____ SUPPLIED DATA

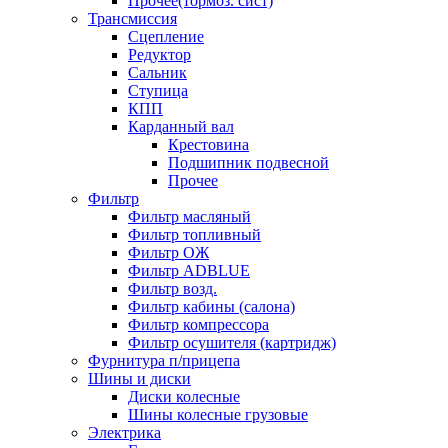
Прочее(тормоз. сист)
Трансмиссия
Сцепление
Редуктор
Сальник
Ступица
КПП
Карданный вал
Крестовина
Подшипник подвесной
Прочее
Фильтр
Фильтр масляный
Фильтр топливный
Фильтр ОЖ
Фильтр ADBLUE
Фильтр возд.
Фильтр кабины (салона)
Фильтр компрессора
Фильтр осушителя (картридж)
Фурнитура п/прицепа
Шины и диски
Диски колесные
Шины колесные грузовые
Электрика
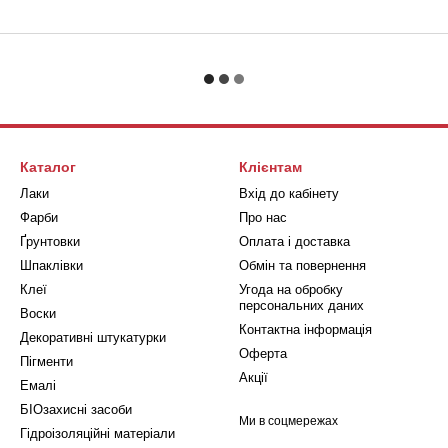
Каталог
Клієнтам
Лаки
Вхід до кабінету
Фарби
Про нас
Ґрунтовки
Оплата і доставка
Шпаклівки
Обмін та повернення
Клеї
Угода на обробку
персональних даних
Воски
Контактна інформація
Декоративні штукатурки
Оферта
Пігменти
Акції
Емалі
БIOзахисні засоби
Ми в соцмережах
Гідроізоляційні матеріали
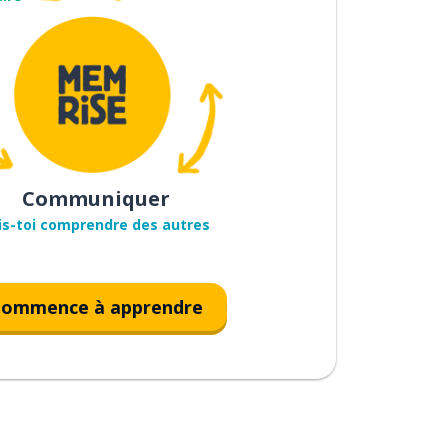
Communiquer
is-toi comprendre des autres
ommence à apprendre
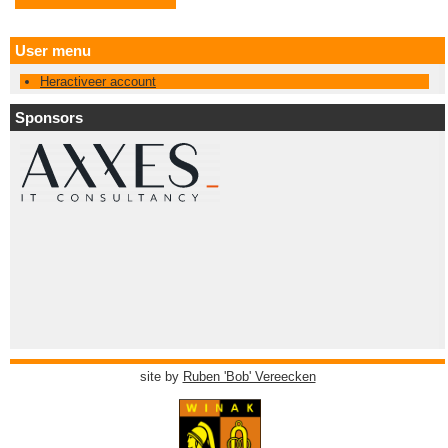
User menu
Heractiveer account
Sponsors
site by
Ruben 'Bob' Vereecken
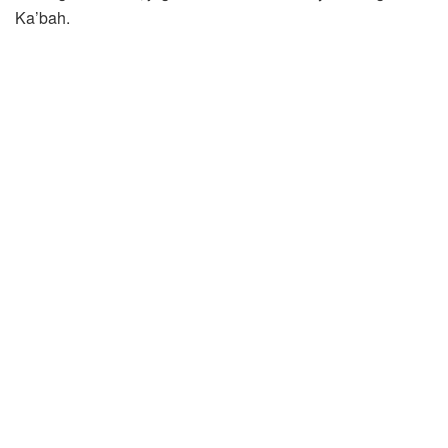
Ka’bah.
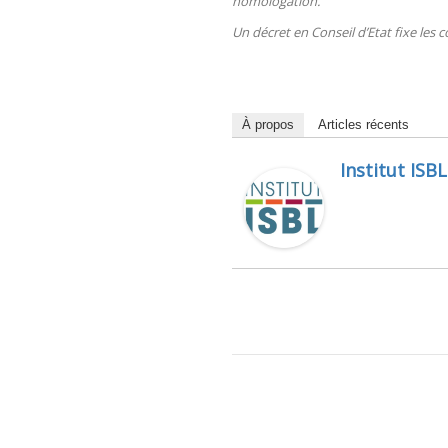
homologation.
Un décret en Conseil d’Etat fixe les c
À propos
Articles récents
Institut ISBL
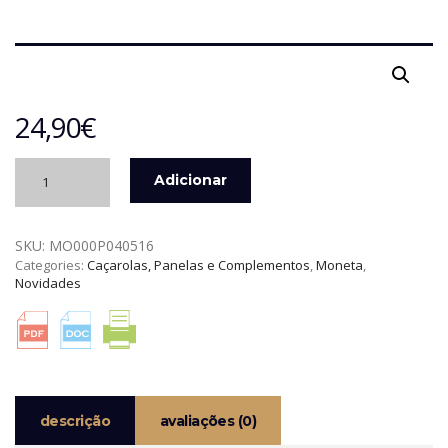
24,90
€
Quantidade
Adicionar
de
CAÇAROLA
COM
SKU:
MO000P040516
CABO
Categories:
Caçarolas, Panelas e Complementos
,
Moneta
,
16
Novidades
CM
SEM
TAMPA
MINERVA
FINEGRES
MONETA
descrição
avaliações (0)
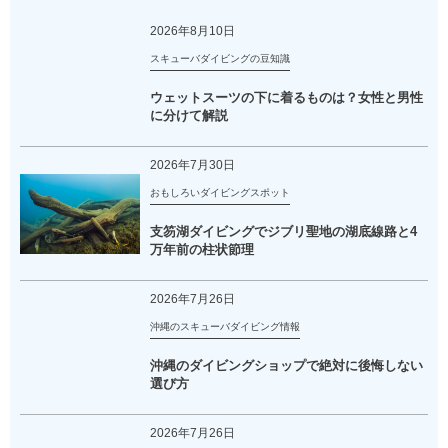
2026年8月10日
スキューバダイビングの豆知識
ウェットスーツの下に着るものは？女性と男性
に分けて解説
2026年7月30日
おもしろいダイビングスポット
支笏湖ダイビングでジブリ聖地の湖底線路と4
万年前の柱状節理
2026年7月26日
沖縄のスキューバダイビング情報
沖縄のダイビングショップで絶対に後悔しない
選び方
2026年7月26日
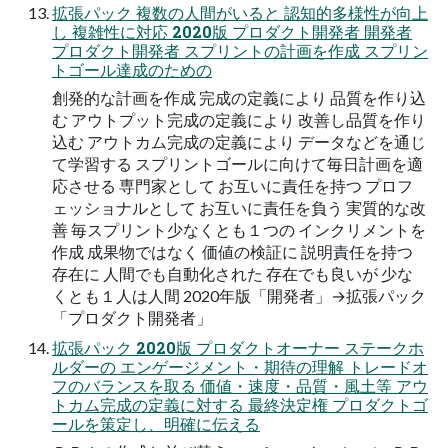
拡張パック 複数の人間がいると 認知的多様性が向上
し 複雑性に対応 2020版 プロダクト開発者 開発者
プロダクト開発者 スプリントの計画を作成 スプリン
トゴール達成のための
創発的な計画を作成 完成の定義により 品質を作り込
む アウトプット完成の定義により 改善し品質を作り
込む アウトカム完成の定義により データなどを通じ
て学習する スプリントゴールに向けて毎日計画を適
応させる 専門家として お互いに責任を持つ プロフ
ェッショナルとして お互いに責任を負う 実質的な改
善 毎スプリント少なくとも１つの インクリメントを
作成 成果物ではなく 価値の検証に 説明責任を持つ
存在に 人間でも自動化された 存在でも良いが 少な
くとも１人は人間 2020年版「開発者」→拡張パック
「プロダクト開発者」
拡張パック 2020版 プロダクトオーナー ステークホ
ルダーの エンゲージメント・期待の理解 トレードオ
フのバランスを取る 価値・速度・品質・風土等 アウ
トカム完成の定義に対する 最終決定権 プロダクトゴ
ールを策定し、明確に伝える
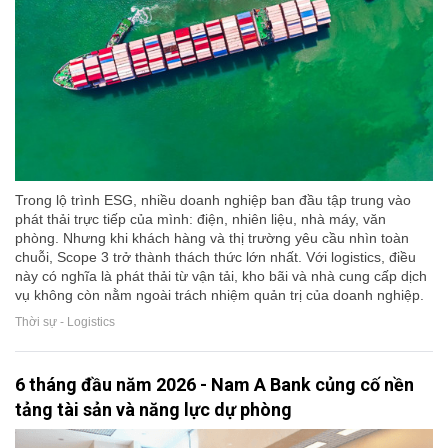
Trong lộ trình ESG, nhiều doanh nghiệp ban đầu tập trung vào
phát thải trực tiếp của mình: điện, nhiên liệu, nhà máy, văn
phòng. Nhưng khi khách hàng và thị trường yêu cầu nhìn toàn
chuỗi, Scope 3 trở thành thách thức lớn nhất. Với logistics, điều
này có nghĩa là phát thải từ vận tải, kho bãi và nhà cung cấp dịch
vụ không còn nằm ngoài trách nhiệm quản trị của doanh nghiệp.
Thời sự - Logistics
6 tháng đầu năm 2026 - Nam A Bank củng cố nền
tảng tài sản và năng lực dự phòng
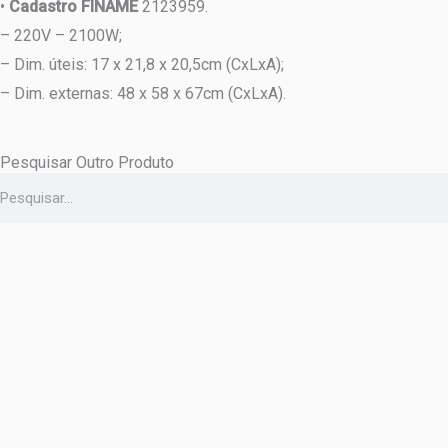
•
Cadastro FINAME
2123959.
– 220V – 2100W;
– Dim. úteis: 17 x 21,8 x 20,5cm (CxLxA);
– Dim. externas: 48 x 58 x 67cm (CxLxA).
Pesquisar Outro Produto
Pesquisar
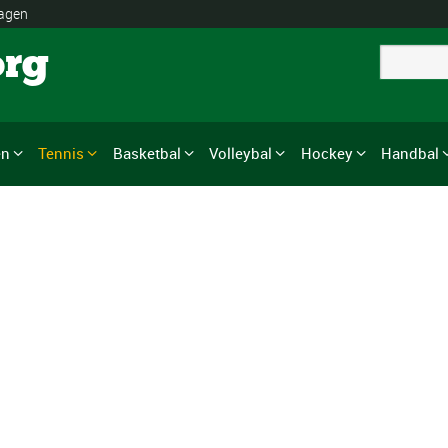
lagen
org
en
Tennis
Basketbal
Volleybal
Hockey
Handbal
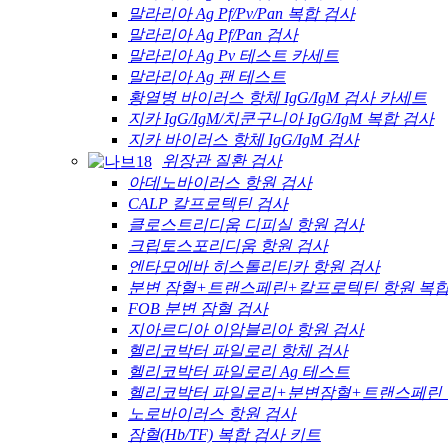
말라리아 Ag Pf/Pv/Pan 복합 검사
말라리아 Ag Pf/Pan 검사
말라리아 Ag Pv 테스트 카세트
말라리아 Ag 팬 테스트
황열병 바이러스 항체 IgG/IgM 검사 카세트
지카 IgG/IgM/치쿤구니아 IgG/IgM 복합 검사
지카 바이러스 항체 IgG/IgM 검사
위장관 질환 검사
아데노바이러스 항원 검사
CALP 칼프로텍틴 검사
클로스트리디움 디피실 항원 검사
크립토스포리디움 항원 검사
엔타모에바 히스톨리티카 항원 검사
분변 잠혈+트랜스페린+칼프로텍틴 항원 복합
FOB 분변 잠혈 검사
지아르디아 이암블리아 항원 검사
헬리코박터 파일로리 항체 검사
헬리코박터 파일로리 Ag 테스트
헬리코박터 파일로리+분변잠혈+트랜스페린 
노로바이러스 항원 검사
잠혈(Hb/TF) 복합 검사 키트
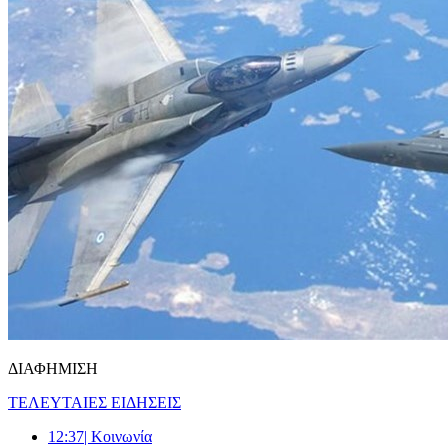
ΔΙΑΦΗΜΙΣΗ
ΤΕΛΕΥΤΑΙΕΣ ΕΙΔΗΣΕΙΣ
12:37
| Κοινωνία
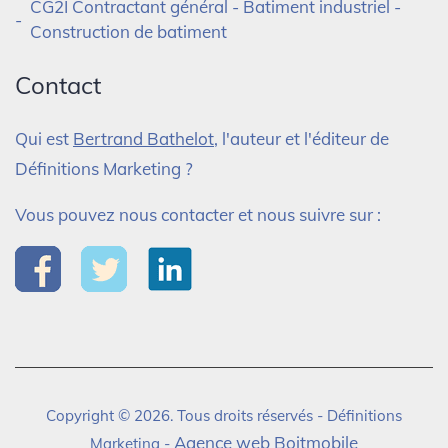
CG2I Contractant général - Batiment industriel -
Construction de batiment
Contact
Qui est
Bertrand Bathelot
, l'auteur et l'éditeur de
Définitions Marketing ?
Vous pouvez nous contacter et nous suivre sur :
Copyright © 2026. Tous droits réservés - Définitions
Agence web Boitmobile
Marketing -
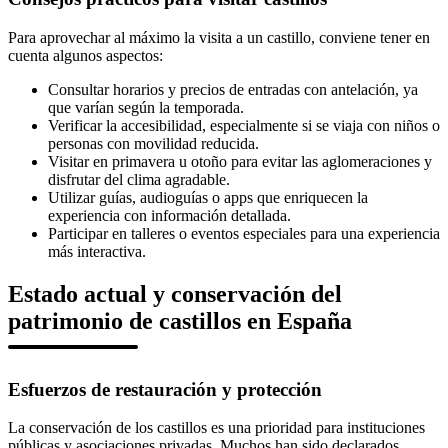
Para aprovechar al máximo la visita a un castillo, conviene tener en
cuenta algunos aspectos:
Consultar horarios y precios de entradas con antelación, ya
que varían según la temporada.
Verificar la accesibilidad, especialmente si se viaja con niños o
personas con movilidad reducida.
Visitar en primavera u otoño para evitar las aglomeraciones y
disfrutar del clima agradable.
Utilizar guías, audioguías o apps que enriquecen la
experiencia con información detallada.
Participar en talleres o eventos especiales para una experiencia
más interactiva.
Estado actual y conservación del
patrimonio de castillos en España
Esfuerzos de restauración y protección
La conservación de los castillos es una prioridad para instituciones
públicas y asociaciones privadas. Muchos han sido declarados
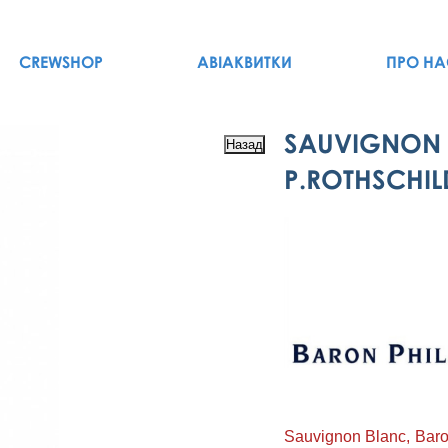
CREWSHOP
АВІАКВИТКИ
ПРО НА
SAUVIGNON 
P.ROTHSCHIL
Sauvignon Blanc, Baron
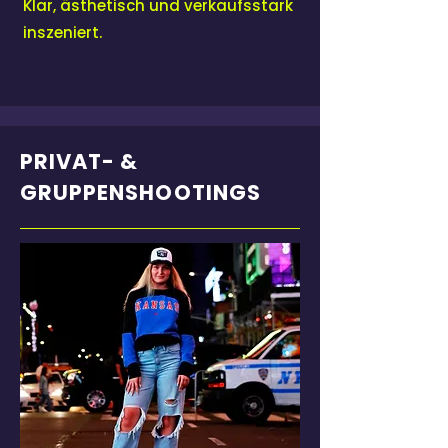
Klar, ästhetisch und verkaufsstark
inszeniert.
PRIVAT- &
GRUPPENSHOOTINGS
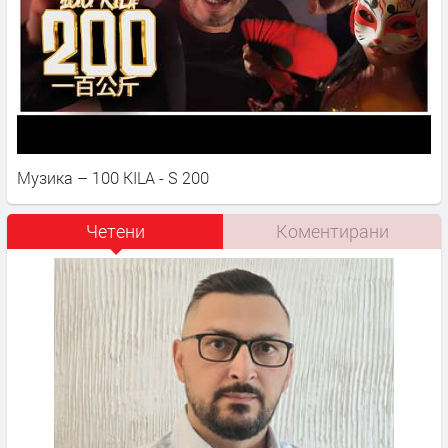
Музика – 100 KILA - S 200
Четени
Коментирани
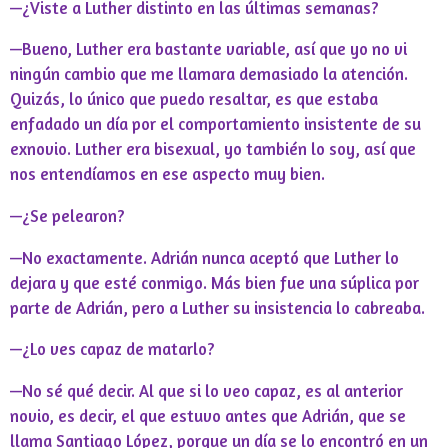
—¿Viste a Luther distinto en las últimas semanas?
—Bueno, Luther era bastante variable, así que yo no vi
ningún cambio que me llamara demasiado la atención.
Quizás, lo único que puedo resaltar, es que estaba
enfadado un día por el comportamiento insistente de su
exnovio. Luther era bisexual, yo también lo soy, así que
nos entendíamos en ese aspecto muy bien.
—¿Se pelearon?
—No exactamente. Adrián nunca aceptó que Luther lo
dejara y que esté conmigo. Más bien fue una súplica por
parte de Adrián, pero a Luther su insistencia lo cabreaba.
—¿Lo ves capaz de matarlo?
—No sé qué decir. Al que si lo veo capaz, es al anterior
novio, es decir, el que estuvo antes que Adrián, que se
llama Santiago López, porque un día se lo encontró en un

________

§ WORK REQUIRED
Return every line of the listing above that contains "헬리코박터".

§ EXERCISE OUTPUT
헬리코박터 파일로리 항체 검사
헬리코박터 파일로리 Ag 테스트
헬리코박터 파일로리+분변잠혈+트랜스페린 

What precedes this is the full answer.